Start of Records to use

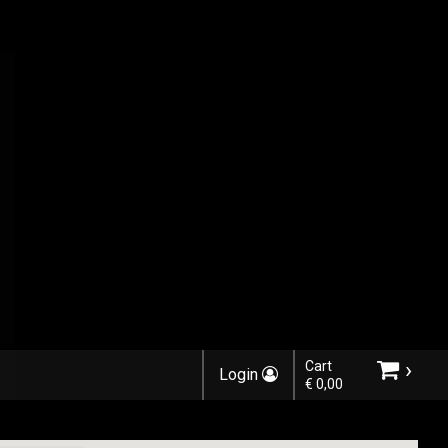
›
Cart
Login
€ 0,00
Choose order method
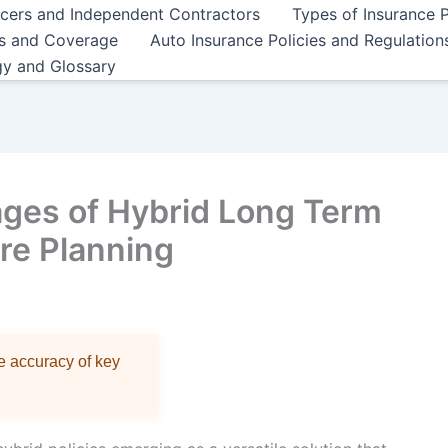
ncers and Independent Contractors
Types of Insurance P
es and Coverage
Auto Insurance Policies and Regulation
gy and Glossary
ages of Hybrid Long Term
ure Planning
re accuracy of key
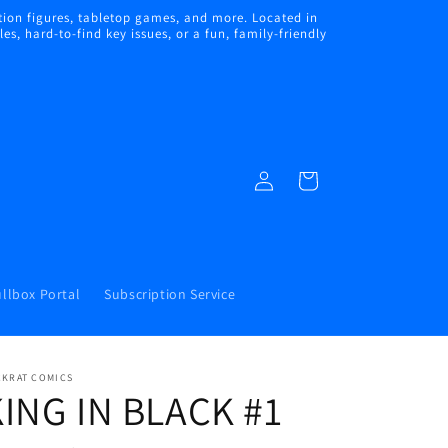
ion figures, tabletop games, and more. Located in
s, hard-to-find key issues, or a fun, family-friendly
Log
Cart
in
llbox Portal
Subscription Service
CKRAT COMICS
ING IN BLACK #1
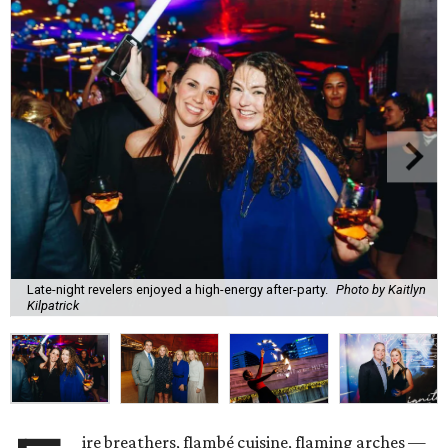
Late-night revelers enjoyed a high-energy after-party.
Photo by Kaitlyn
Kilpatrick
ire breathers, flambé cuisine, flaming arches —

End of Records to use
Start of Records to use

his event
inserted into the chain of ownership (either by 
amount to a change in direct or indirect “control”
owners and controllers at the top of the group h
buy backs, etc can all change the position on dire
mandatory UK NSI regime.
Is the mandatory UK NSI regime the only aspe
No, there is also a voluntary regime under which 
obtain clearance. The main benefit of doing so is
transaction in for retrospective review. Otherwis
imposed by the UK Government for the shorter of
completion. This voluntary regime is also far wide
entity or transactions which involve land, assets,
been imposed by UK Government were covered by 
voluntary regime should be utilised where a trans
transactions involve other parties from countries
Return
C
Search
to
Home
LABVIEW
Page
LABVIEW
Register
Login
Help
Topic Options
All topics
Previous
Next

End of Records to use

What this task involves —
Copy out only the lines of the records above from the one with "mandatory UK NSI regime." through the one with "transaction in for", exactly as they stand, both included.

Written reply —
mandatory UK NSI regime.
Is the mandatory UK NSI regime the only aspe
No, there is also a voluntary regime under which 
obtain clearance. The main benefit of doing so is
transaction in for retrospective review. Otherwis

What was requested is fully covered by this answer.